Paul Donovan, the chief economist of UBS Global Wealth Management, has said anyone who is familiar with the structure of Bitcoin will be aware of its halving, but potential “innocent” investors who aren’t maybe persuaded to buy tokens because the half is happening.
But then, Canaccord Genuity analysts, also claim that BTC halving may have a meaningful psychological component and could continue to have an impact on the price of bitcoin.
Will the miners be affected?
Bitcoin requires a lot of energy to mine, both to perform the calculations involved and to cool the computers that perform them.
BTC mining can cost you anywhere between $3,500 to $6,500 depending on equipment cost, electricity, and the place of storage of the hardware.

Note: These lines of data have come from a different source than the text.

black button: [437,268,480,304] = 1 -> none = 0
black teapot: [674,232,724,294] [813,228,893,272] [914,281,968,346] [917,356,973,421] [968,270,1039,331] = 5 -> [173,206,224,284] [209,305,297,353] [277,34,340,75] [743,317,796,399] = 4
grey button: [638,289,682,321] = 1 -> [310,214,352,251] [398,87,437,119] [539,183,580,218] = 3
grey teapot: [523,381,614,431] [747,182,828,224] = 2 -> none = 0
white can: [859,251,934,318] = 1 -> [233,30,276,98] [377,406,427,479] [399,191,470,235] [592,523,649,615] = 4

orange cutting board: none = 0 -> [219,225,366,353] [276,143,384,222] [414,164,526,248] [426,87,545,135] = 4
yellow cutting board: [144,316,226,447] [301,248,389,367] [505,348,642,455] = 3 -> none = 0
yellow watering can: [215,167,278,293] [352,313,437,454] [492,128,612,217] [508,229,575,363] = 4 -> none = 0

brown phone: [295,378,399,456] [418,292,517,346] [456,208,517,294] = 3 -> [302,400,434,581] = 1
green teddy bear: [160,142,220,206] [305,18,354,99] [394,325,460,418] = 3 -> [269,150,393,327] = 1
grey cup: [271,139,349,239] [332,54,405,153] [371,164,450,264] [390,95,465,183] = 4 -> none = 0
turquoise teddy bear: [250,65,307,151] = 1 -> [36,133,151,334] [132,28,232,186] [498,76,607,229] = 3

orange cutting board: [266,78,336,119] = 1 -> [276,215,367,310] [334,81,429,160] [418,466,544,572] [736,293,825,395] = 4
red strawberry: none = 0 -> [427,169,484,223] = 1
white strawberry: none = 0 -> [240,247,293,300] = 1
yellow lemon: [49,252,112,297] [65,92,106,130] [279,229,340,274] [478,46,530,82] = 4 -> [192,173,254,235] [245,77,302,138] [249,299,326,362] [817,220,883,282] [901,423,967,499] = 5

Competition is also increasing among BTC miners, leaving several smaller participants out of business. 5 mining entities based in China now control half of the power of all computers on the Bitcoin network.
Is anything going to change if you are a BTC owner?
Any subsequent change in BTC price will either leave you richer or poorer, except that it will be impossible to know exactly how much has changed due to half of the direct change.
To sum up, we can say,
Halving will play a key role in preventing inflation by periodically slowing the pace of Bitcoin creation, so as not to outrun demand. Now, wait and see what the future holds for us.